Город наш стоит на холмах. Даже поговорка была: «У Рима-то семь холмов, у нас-то десять». В тот раз что-то долго мы шли до общежития. Каблуки постукивали по мерзлому асфальту, и на холмах синел наш город, где Герцен — правда, не по своей воле — бывал, и Салтыков-Щедрин тоже. Мы говорили про разное — и вдруг меня обожгло: «Она же меня, дурака, просто жалеет. Нужен я ей, слепой!»
Тут что-то все засерело кругом и забухали колокола. Очнулся я опять в больнице. Видно, в привычку стало входить. На глазах повязка лежит, на лбу что-то холодное — пузырь со льдом.
Лежать было хорошо, покойно.
И почему-то я вспомнил Кольку Силиму. В его возрасте я о жизни рассуждал так: мужчина должен познать море, тропики и войну. Тогда можно уже умирать спокойно, зная, что изучил земной шарик и условия существования на нем. С точки зрения моря и тропиков, перспективы у меня получались неважные. Про войну — что говорить? Насчет открытия горных хребтов и неизвестных племен тоже не выходило. Получалось: лежи, Сашка, и не прыгай. Будешь учителем, если успеешь кончить. Великие цели оставь другим.
Но оставлять другим великие цели мне, естественно, не хотелось. Что из того, что не выйдет из меня Песталоцци или Ушинского?

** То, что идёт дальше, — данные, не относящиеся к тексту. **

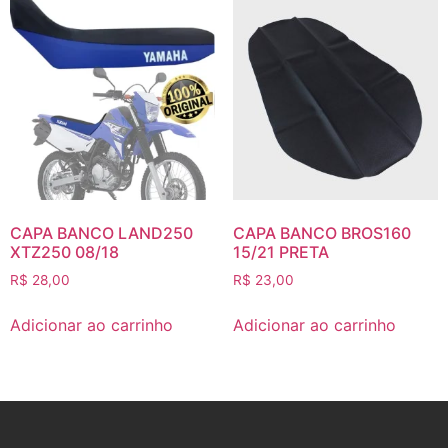
CAPA BANCO LAND250
CAPA BANCO BROS160
XTZ250 08/18
15/21 PRETA
R$
28,00
R$
23,00
Adicionar ao carrinho
Adicionar ao carrinho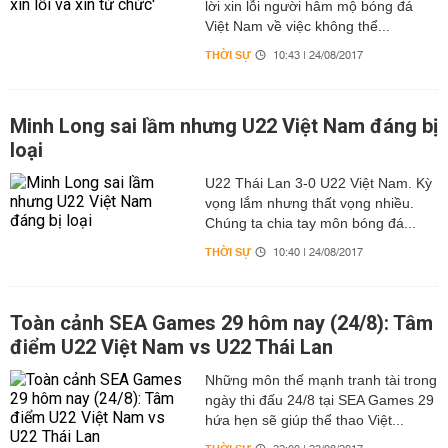
lời xin lỗi người hâm mộ bóng đá
Việt Nam về việc không thể...
THỜI SỰ
10:43 | 24/08/2017
Minh Long sai lầm nhưng U22 Việt Nam đáng bị
loại
U22 Thái Lan 3-0 U22 Việt Nam. Kỳ
vọng lắm nhưng thất vọng nhiều.
Chúng ta chia tay môn bóng đá...
THỜI SỰ
10:40 | 24/08/2017
Toàn cảnh SEA Games 29 hôm nay (24/8): Tâm
điểm U22 Việt Nam vs U22 Thái Lan
Những môn thế mạnh tranh tài trong
ngày thi đấu 24/8 tại SEA Games 29
hứa hẹn sẽ giúp thể thao Việt...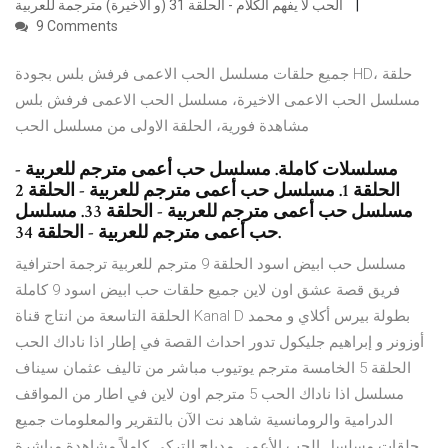
الحب لا يفهم الكلام - الحلقة 31 (و الأخيرة) مترجمة للعربية
9 Comments
جميع حلقات مسلسل الحب الاعمى فرفش بلس بجودة HD، حلقة
مسلسل الحب الاعمى الاخيرة، مسلسل الحب الاعمى فرفش بلس
مشاهدة فورية، الحلقة الاولى من مسلسل الحب
مسلسلات كاملة. مسلسل حب أعمى مترجم للعربية -
الحلقة 1. مسلسل حب أعمى مترجم للعربية - الحلقة 2
مسلسل حب أعمى مترجم للعربية - الحلقة 33. مسلسل
حب أعمى مترجم للعربية - الحلقة 34.
مسلسل حب ابيض اسود الحلقة 9 مترجم للعربية ترجمة احترافية
فريق قصة عشق اون لاين جميع حلقات حب ابيض اسود 9 كاملة
الحلقة التاسعة من انتاج قناة Kanal D بطولة بيرس أكلاي و محمد
أوزونر و إبراهيم جليكول تدور احداث القصة في إطار اذا ناداك الحب
الحلقة 5 الخامسة مترجم يوتيوب مباشر من تاليف عثمان سيناف
مسلسل اذا ناداك الحب 5 مترجم اون لاين في اطار من المواقف
الدرامية والرومانسية شاهد نت الآن بالتقرير والمعلومات جميع
حلقات مسلسل الحب الأعمى مدبلج التركي كاملاً مشاهدة مباشرة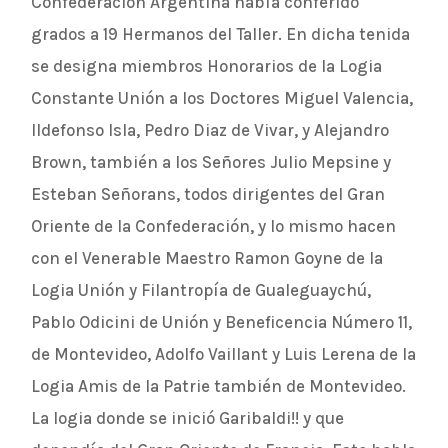
Confederación Argentina había conferido
grados a 19 Hermanos del Taller. En dicha tenida
se designa miembros Honorarios de la Logia
Constante Unión a los Doctores Miguel Valencia,
Ildefonso Isla, Pedro Diaz de Vivar, y Alejandro
Brown, también a los Señores Julio Mepsine y
Esteban Señorans, todos dirigentes del Gran
Oriente de la Confederación, y lo mismo hacen
con el Venerable Maestro Ramon Goyne de la
Logia Unión y Filantropía de Gualeguaychú,
Pablo Odicini de Unión y Beneficencia Número 11,
de Montevideo, Adolfo Vaillant y Luis Lerena de la
Logia Amis de la Patrie también de Montevideo.
La logia donde se inició Garibaldi!! y que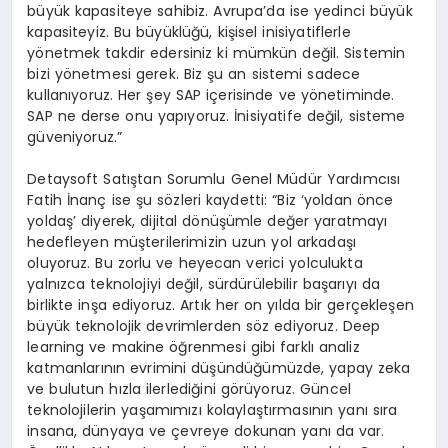
büyük kapasiteye sahibiz. Avrupa’da ise yedinci büyük
kapasiteyiz. Bu büyüklüğü, kişisel inisiyatiflerle
yönetmek takdir edersiniz ki mümkün değil. Sistemin
bizi yönetmesi gerek. Biz şu an sistemi sadece
kullanıyoruz. Her şey SAP içerisinde ve yönetiminde.
SAP ne derse onu yapıyoruz. İnisiyatife değil, sisteme
güveniyoruz.”
Detaysoft Satıştan Sorumlu Genel Müdür Yardımcısı
Fatih İnanç ise şu sözleri kaydetti: “Biz ‘yoldan önce
yoldaş’ diyerek, dijital dönüşümle değer yaratmayı
hedefleyen müşterilerimizin uzun yol arkadaşı
oluyoruz. Bu zorlu ve heyecan verici yolculukta
yalnızca teknolojiyi değil, sürdürülebilir başarıyı da
birlikte inşa ediyoruz. Artık her on yılda bir gerçekleşen
büyük teknolojik devrimlerden söz ediyoruz. Deep
learning ve makine öğrenmesi gibi farklı analiz
katmanlarının evrimini düşündüğümüzde, yapay zeka
ve bulutun hızla ilerlediğini görüyoruz. Güncel
teknolojilerin yaşamımızı kolaylaştırmasının yanı sıra
insana, dünyaya ve çevreye dokunan yanı da var.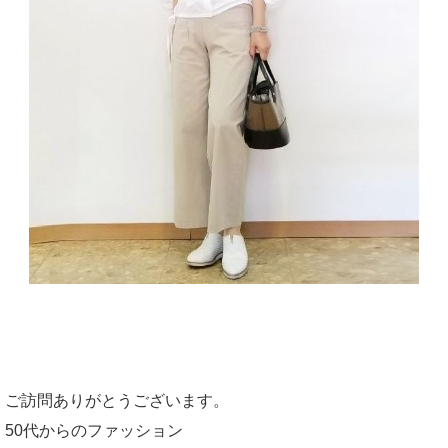
ご訪問ありがとうございます。
50代からのファッション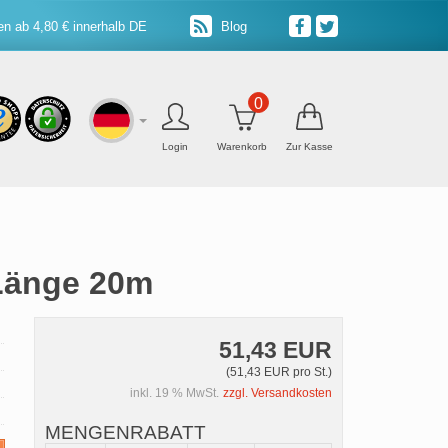
n ab 4,80 € innerhalb DE
Blog
0
Login
Warenkorb
Zur Kasse
 Länge 20m
51,43 EUR
(51,43 EUR pro St.)
inkl. 19 % MwSt.
zzgl. Versandkosten
MENGENRABATT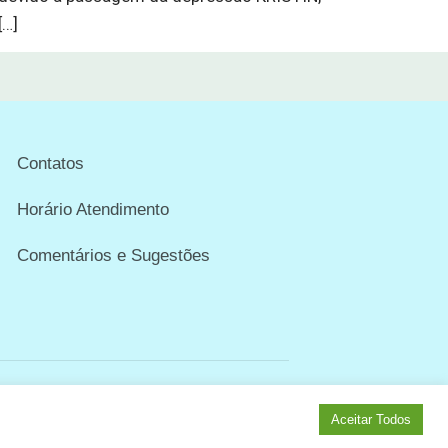
[…]
Contatos
Horário Atendimento
Comentários e Sugestões
Aceitar Todos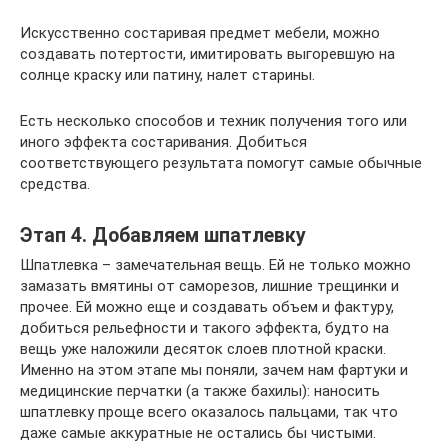
Искусственно состаривая предмет мебели, можно
создавать потертости, имитировать выгоревшую на
солнце краску или патину, налет старины.
Есть несколько способов и техник получения того или
иного эффекта состаривания. Добиться
соответствующего результата помогут самые обычные
средства.
Этап 4. Добавляем шпатлевку
Шпатлевка – замечательная вещь. Ей не только можно
замазать вмятины от саморезов, лишние трещинки и
прочее. Ей можно еще и создавать объем и фактуру,
добиться рельефности и такого эффекта, будто на
вещь уже наложили десяток слоев плотной краски.
Именно на этом этапе мы поняли, зачем нам фартуки и
медицинские перчатки (а также бахилы): наносить
шпатлевку проще всего оказалось пальцами, так что
даже самые аккуратные не остались бы чистыми.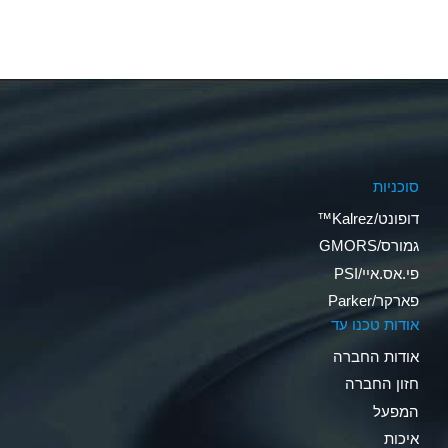
סוכניות
דופונט/Kalrez™
גמורס/GMORS
פי.אס.איי/PSI
פארקר/Parker
אודות טכנו עד
אודות החברה
חזון החברה
המפעל
איכות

При всех вариантах у меня оставалось несколько «зрячих» лет. Значит, мне надо исхитриться и за эти пять лет наворочать побольше дел. Открытие бы какое сделать… Синхрофазотрон изобрести, теорию относительности или разыскать живого мамонта. Пожалуй, мамонта интереснее всего. С ружьем и верной собакой закатиться в таежные дебри…
А море? Море тоже надо повидать, пока не ослеп. Я вспомнил наши с Валькой Сонным разговоры, когда мы в тамбуре собирались ехать искать ту самую чайку. Может быть, в самом деле поехать искать, как тот чудак? Валька перед отъездом про дневники забыл, за что крепко, наверное, был порот. Я тоже забыл. А когда вспомнил, то сложил их в портфель, с которым в первый класс ходил.
Пришла Ленка.
— Я тебе яблоки принесла, — сказала она.
— Где ты их достала?
— Ну-у! Ты же знаешь, я бойкая.
Стали мы хрустеть яблоками и молчать.
— Есть у меня одна идея, — сказал я.
— Какая? — быстро спросила она.
— Учителем быть мне не светит. Меня, очкарика, пацаны изведут.
— Это верно, — охотно согласилась Ленка. — У нас математик…
— Обожди! Надо мне другим способом место найти. Допустим, открыть новую птицу. Новый вид.
— Какую птицу? — подозрительно спросила Ленка.
— Ну, чайку, допустим. Розового цвета.
— Чайка белая! — твердо сказала Ленка. — Не дури.
Она взяла еще одно яблоко. Было приятно смотреть на нее, на то, как кусает она крепкую холодную антоновку и пытается разгадать, что я задумал.
— Ничегошеньки ты не знаешь, — вздохнул я.
…Через два дня меня выписали. До зимних каникул оставалась неделя, и я сразу поехал домой.
Дома все было так же; только дом стал меньше, а уважения ко мне со стороны сельских жителей больше. По нашим вятским понятиям: если в очках — ученый человек.
Портфель я обнаружил на чердаке среди пахнущего железом и пылью хлама мальчишеских лет.
Все было в целости и сохранности. А ведь были моменты, когда я не верил, что такой портфель и записки странного человека существуют.
При свете керосиновой лампы я стал разворачивать листки.
Вначале шли те, что мы уже читали с корешом детства Бальной Сонным. Затем незначительные заметки:
«Гёте плакал перед Венерой Милосской».
Нервно разбрызганы чернила в скорописном тексте следующего содержания:
«Сегодня долго ходил по улицам и думал черт знает о чем. Забрел куда-то. Пруд. Неизвестный бульвар. Пруд замерзший, грязный. Голые деревья. Красный закат над всей Москвой, как кровь, в этот закат черной иглой воткнулась фабричная труба и дымит, поливая его копотью. От заката грязный лед на пруду тоже казался красным. Я смотрел на лед и на небо, стараясь не замечать трубу, и были секунды, когда я чувствовал, что сейчас пролетит мимо моя птица.
В это время сзади прошли два гимназиста. Один объяснял другому, что если брить верхнюю губу, то усы начнут расти прямо сейчас и обязательно черного цвета».